- The task:
For this task, every record below must be reproduced exactly.

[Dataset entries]
------------------------------

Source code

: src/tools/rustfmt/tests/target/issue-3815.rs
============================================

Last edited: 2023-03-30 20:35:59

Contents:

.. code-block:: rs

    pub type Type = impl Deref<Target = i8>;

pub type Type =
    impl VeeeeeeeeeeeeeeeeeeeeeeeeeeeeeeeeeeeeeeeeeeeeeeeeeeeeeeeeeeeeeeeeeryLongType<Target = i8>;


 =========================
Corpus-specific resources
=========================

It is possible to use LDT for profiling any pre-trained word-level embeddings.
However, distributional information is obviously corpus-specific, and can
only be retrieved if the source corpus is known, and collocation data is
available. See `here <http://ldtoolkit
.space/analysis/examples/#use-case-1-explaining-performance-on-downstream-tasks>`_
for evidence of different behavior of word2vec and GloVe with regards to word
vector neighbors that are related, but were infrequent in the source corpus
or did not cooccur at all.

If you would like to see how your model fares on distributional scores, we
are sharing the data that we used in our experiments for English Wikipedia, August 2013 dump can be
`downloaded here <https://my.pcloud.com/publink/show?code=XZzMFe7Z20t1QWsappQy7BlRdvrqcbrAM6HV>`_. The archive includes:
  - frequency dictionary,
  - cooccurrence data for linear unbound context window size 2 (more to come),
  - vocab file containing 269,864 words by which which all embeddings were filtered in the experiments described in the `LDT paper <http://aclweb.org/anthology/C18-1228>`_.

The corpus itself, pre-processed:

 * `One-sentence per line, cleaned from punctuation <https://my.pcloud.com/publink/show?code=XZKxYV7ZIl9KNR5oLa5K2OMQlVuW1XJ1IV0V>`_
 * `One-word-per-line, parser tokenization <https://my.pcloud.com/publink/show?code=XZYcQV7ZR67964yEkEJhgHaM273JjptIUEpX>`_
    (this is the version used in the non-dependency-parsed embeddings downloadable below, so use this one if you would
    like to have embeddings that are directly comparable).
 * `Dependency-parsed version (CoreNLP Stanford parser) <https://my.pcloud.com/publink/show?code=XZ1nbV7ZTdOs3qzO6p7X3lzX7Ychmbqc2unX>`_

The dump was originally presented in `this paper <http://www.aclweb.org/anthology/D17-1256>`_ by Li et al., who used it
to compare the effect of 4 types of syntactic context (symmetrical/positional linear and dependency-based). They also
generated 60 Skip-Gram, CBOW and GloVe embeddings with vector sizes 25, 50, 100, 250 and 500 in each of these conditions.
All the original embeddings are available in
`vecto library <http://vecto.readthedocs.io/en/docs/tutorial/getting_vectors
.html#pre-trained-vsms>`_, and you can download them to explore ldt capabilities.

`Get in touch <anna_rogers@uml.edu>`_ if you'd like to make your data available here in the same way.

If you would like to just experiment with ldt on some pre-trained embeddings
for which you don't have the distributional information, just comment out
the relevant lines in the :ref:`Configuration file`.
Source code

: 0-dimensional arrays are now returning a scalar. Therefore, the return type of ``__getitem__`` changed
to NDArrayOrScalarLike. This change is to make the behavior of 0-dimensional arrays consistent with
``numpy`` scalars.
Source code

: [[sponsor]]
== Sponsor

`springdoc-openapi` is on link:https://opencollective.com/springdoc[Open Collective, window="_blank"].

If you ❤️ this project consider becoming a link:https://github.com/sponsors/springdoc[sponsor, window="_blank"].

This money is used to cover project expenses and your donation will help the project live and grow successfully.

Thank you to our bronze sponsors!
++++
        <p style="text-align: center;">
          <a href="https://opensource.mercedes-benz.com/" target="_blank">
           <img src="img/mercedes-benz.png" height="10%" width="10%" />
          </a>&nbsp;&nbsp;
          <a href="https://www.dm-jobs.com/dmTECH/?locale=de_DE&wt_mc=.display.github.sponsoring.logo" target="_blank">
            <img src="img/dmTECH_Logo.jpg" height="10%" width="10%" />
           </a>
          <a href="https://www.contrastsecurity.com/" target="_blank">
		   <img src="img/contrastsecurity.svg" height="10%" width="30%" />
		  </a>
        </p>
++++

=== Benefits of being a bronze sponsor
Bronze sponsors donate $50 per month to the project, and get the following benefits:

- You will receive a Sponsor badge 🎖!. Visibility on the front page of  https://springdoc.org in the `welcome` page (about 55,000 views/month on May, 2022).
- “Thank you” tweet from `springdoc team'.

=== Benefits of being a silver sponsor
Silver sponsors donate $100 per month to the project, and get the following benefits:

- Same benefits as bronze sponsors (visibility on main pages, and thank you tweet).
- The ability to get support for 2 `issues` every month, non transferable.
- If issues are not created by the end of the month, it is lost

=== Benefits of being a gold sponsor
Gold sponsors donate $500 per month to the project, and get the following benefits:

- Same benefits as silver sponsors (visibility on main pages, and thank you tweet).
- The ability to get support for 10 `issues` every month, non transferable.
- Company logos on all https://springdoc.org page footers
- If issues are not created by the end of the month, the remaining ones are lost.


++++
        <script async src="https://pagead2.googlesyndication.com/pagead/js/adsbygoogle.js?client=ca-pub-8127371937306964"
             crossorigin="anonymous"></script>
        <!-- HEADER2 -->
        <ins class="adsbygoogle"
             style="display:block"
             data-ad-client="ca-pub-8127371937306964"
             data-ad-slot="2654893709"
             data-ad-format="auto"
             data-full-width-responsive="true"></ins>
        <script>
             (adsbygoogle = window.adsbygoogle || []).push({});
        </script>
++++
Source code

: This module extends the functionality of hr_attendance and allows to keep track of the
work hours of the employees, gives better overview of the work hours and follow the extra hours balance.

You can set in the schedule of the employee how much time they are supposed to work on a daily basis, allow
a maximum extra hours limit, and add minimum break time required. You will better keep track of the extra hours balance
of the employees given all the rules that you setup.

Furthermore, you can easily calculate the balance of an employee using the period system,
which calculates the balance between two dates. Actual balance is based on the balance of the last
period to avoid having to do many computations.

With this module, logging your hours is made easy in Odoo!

------------------------------

- Response to this task:
Source code

: src/tools/rustfmt/tests/target/issue-3815.rs
============================================

Last edited: 2023-03-30 20:35:59

Contents:

.. code-block:: rs

    pub type Type = impl Deref<Target = i8>;

pub type Type =
    impl VeeeeeeeeeeeeeeeeeeeeeeeeeeeeeeeeeeeeeeeeeeeeeeeeeeeeeeeeeeeeeeeeeryLongType<Target = i8>;


 =========================
Corpus-specific resources
=========================

It is possible to use LDT for profiling any pre-trained word-level embeddings.
However, distributional information is obviously corpus-specific, and can
only be retrieved if the source corpus is known, and collocation data is
available. See `here <http://ldtoolkit
.space/analysis/examples/#use-case-1-explaining-performance-on-downstream-tasks>`_
for evidence of different behavior of word2vec and GloVe with regards to word
vector neighbors that are related, but were infrequent in the source corpus
or did not cooccur at all.

If you would like to see how your model fares on distributional scores, we
are sharing the data that we used in our experiments for English Wikipedia, August 2013 dump can be
`downloaded here <https://my.pcloud.com/publink/show?code=XZzMFe7Z20t1QWsappQy7BlRdvrqcbrAM6HV>`_. The archive includes:
  - frequency dictionary,
  - cooccurrence data for linear unbound context window size 2 (more to come),
  - vocab file containing 269,864 words by which which all embeddings were filtered in the experiments described in the `LDT paper <http://aclweb.org/anthology/C18-1228>`_.

The corpus itself, pre-processed:

 * `One-sentence per line, cleaned from punctuation <https://my.pcloud.com/publink/show?code=XZKxYV7ZIl9KNR5oLa5K2OMQlVuW1XJ1IV0V>`_
 * `One-word-per-line, parser tokenization <https://my.pcloud.com/publink/show?code=XZYcQV7ZR67964yEkEJhgHaM273JjptIUEpX>`_
    (this is the version used in the non-dependency-parsed embeddings downloadable below, so use this one if you would
    like to have embeddings that are directly comparable).
 * `Dependency-parsed version (CoreNLP Stanford parser) <https://my.pcloud.com/publink/show?code=XZ1nbV7ZTdOs3qzO6p7X3lzX7Ychmbqc2unX>`_

The dump was originally presented in `this paper <http://www.aclweb.org/anthology/D17-1256>`_ by Li et al., who used it
to compare the effect of 4 types of syntactic context (symmetrical/positional linear and dependency-based). They also
generated 60 Skip-Gram, CBOW and GloVe embeddings with vector sizes 25, 50, 100, 250 and 500 in each of these conditions.
All the original embeddings are available in
`vecto library <http://vecto.readthedocs.io/en/docs/tutorial/getting_vectors
.html#pre-trained-vsms>`_, and you can download them to explore ldt capabilities.

`Get in touch <anna_rogers@uml.edu>`_ if you'd like to make your data available here in the same way.

If you would like to just experiment with ldt on some pre-trained embeddings
for which you don't have the distributional information, just comment out
the relevant lines in the :ref:`Configuration file`.
Source code

: 0-dimensional arrays are now returning a scalar. Therefore, the return type of ``__getitem__`` changed
to NDArrayOrScalarLike. This change is to make the behavior of 0-dimensional arrays consistent with
``numpy`` scalars.
Source code

: [[sponsor]]
== Sponsor

`springdoc-openapi` is on link:https://opencollective.com/springdoc[Open Collective, window="_blank"].

If you ❤️ this project consider becoming a link:https://github.com/sponsors/springdoc[sponsor, window="_blank"].

This money is used to cover project expenses and your donation will help the project live and grow successfully.

Thank you to our bronze sponsors!
++++
        <p style="text-align: center;">
          <a href="https://opensource.mercedes-benz.com/" target="_blank">
           <img src="img/mercedes-benz.png" height="10%" width="10%" />
          </a>&nbsp;&nbsp;
          <a href="https://www.dm-jobs.com/dmTECH/?locale=de_DE&wt_mc=.display.github.sponsoring.logo" target="_blank">
            <img src="img/dmTECH_Logo.jpg" height="10%" width="10%" />
           </a>
          <a href="https://www.contrastsecurity.com/" target="_blank">
		   <img src="img/contrastsecurity.svg" height="10%" width="30%" />
		  </a>
        </p>
++++

=== Benefits of being a bronze sponsor
Bronze sponsors donate $50 per month to the project, and get the following benefits:

- You will receive a Sponsor badge 🎖!. Visibility on the front page of  https://springdoc.org in the `welcome` page (about 55,000 views/month on May, 2022).
- “Thank you” tweet from `springdoc team'.

=== Benefits of being a silver sponsor
Silver sponsors donate $100 per month to the project, and get the following benefits:

- Same benefits as bronze sponsors (visibility on main pages, and thank you tweet).
- The ability to get support for 2 `issues` every month, non transferable.
- If issues are not created by the end of the month, it is lost

=== Benefits of being a gold sponsor
Gold sponsors donate $500 per month to the project, and get the following benefits:

- Same benefits as silver sponsors (visibility on main pages, and thank you tweet).
- The ability to get support for 10 `issues` every month, non transferable.
- Company logos on all https://springdoc.org page footers
- If issues are not created by the end of the month, the remaining ones are lost.


++++
        <script async src="https://pagead2.googlesyndication.com/pagead/js/adsbygoogle.js?client=ca-pub-8127371937306964"
             crossorigin="anonymous"></script>
        <!-- HEADER2 -->
        <ins class="adsbygoogle"
             style="display:block"
             data-ad-client="ca-pub-8127371937306964"
             data-ad-slot="2654893709"
             data-ad-format="auto"
             data-full-width-responsive="true"></ins>
        <script>
             (adsbygoogle = window.adsbygoogle || []).push({});
        </script>
++++
Source code

: This module extends the functionality of hr_attendance and allows to keep track of the
work hours of the employees, gives better overview of the work hours and follow the extra hours balance.

You can set in the schedule of the employee how much time they are supposed to work on a daily basis, allow
a maximum extra hours limit, and add minimum break time required. You will better keep track of the extra hours balance
of the employees given all the rules that you setup.

Furthermore, you can easily calculate the balance of an employee using the period system,
which calculates the balance between two dates. Actual balance is based on the balance of the last
period to avoid having to do many computations.

With this module, logging your hours is made easy in Odoo!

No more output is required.